In practice, a compensation philosophy is more than a formal document. It is also a product of the company's culture, as the structure of the philosophy is indicative of how employees can expect to be treated in terms of rewards.


Without a compensation philosophy or policy, the organization has no frame of reference for rewarding its employees, resulting in an ad hoc approach, where there's no consistency or theoretical or practical basis from which to work.


Conversely, a well-designed philosophy focuses on attracting, retaining and motivating employees through base pay and salary structures, cash or noncash incentive pay such as bonuses and stocks, and benefits such as health insurance and retirement savings. Though consistency is imperative, the philosophy also needs some level of flexibility in order to reflect changing market conditions and the business's position at a given moment.


Building the philosophy


Compensation philosophies are usually drafted jointly by company executives and the human resources team.

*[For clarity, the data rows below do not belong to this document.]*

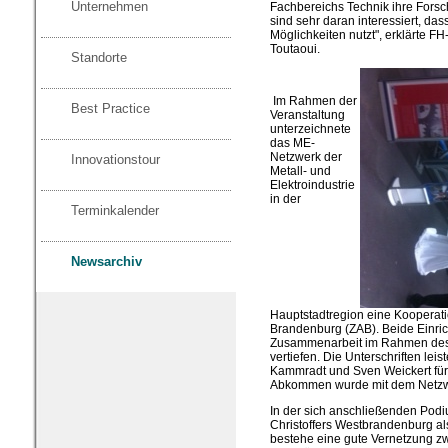
Unternehmen
Fachbereichs Technik ihre Forsc
sind sehr daran interessiert, das
Möglichkeiten nutzt", erklärte F
Toutaoui.
Standorte
Im Rahmen der
Best Practice
Veranstaltung
unterzeichnete
das ME-
Netzwerk der
Innovationstour
Metall- und
Elektroindustrie
in der
Terminkalender
Newsarchiv
Hauptstadtregion eine Kooperat
Brandenburg (ZAB). Beide Einrich
Zusammenarbeit im Rahmen des B
vertiefen. Die Unterschriften lei
Kammradt und Sven Weickert für
Abkommen wurde mit dem Netzwer
In der sich anschließenden Podi
Christoffers Westbrandenburg al
bestehe eine gute Vernetzung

A number of factors should be taken into consideration during the development phase, including the company's size, financial position, industry and objectives. Also important are market salary data and the level of complexity involved in finding the right talent.

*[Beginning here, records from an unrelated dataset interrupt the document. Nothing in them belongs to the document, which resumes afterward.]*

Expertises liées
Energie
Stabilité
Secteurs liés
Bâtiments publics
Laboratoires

As noted, compensation philosophies typically address:

•What (types of compensation).

•Why (reasons for the compensation).

•How (strategies for supporting the goals of the organization).

•How much (quantifiable basis for payment).

•How often (frequency of disbursements).


You'll need to review your compensation philosophy from time to time to ensure it echoes current market conditions affecting your business. For example, when there's a shortage of skilled workers, you may need to pay a higher salary in order to secure the right fit. You would also need to update your compensation philosophy so that it supports this need.


Further, the philosophy should promote compensation policies that are equitable, transparent and perceived as fair by employees. These policies must comply with applicable federal, state and local employment laws. Also, you'll need an effective strategy for communicating the philosophy and related policies to employees.


In conclusion, it's critical for businesses to have a well-stated compensation philosophy, as it not only helps foster a culture of transparency and trust but also enables the creation of a rewards strategy that aligns with business goals.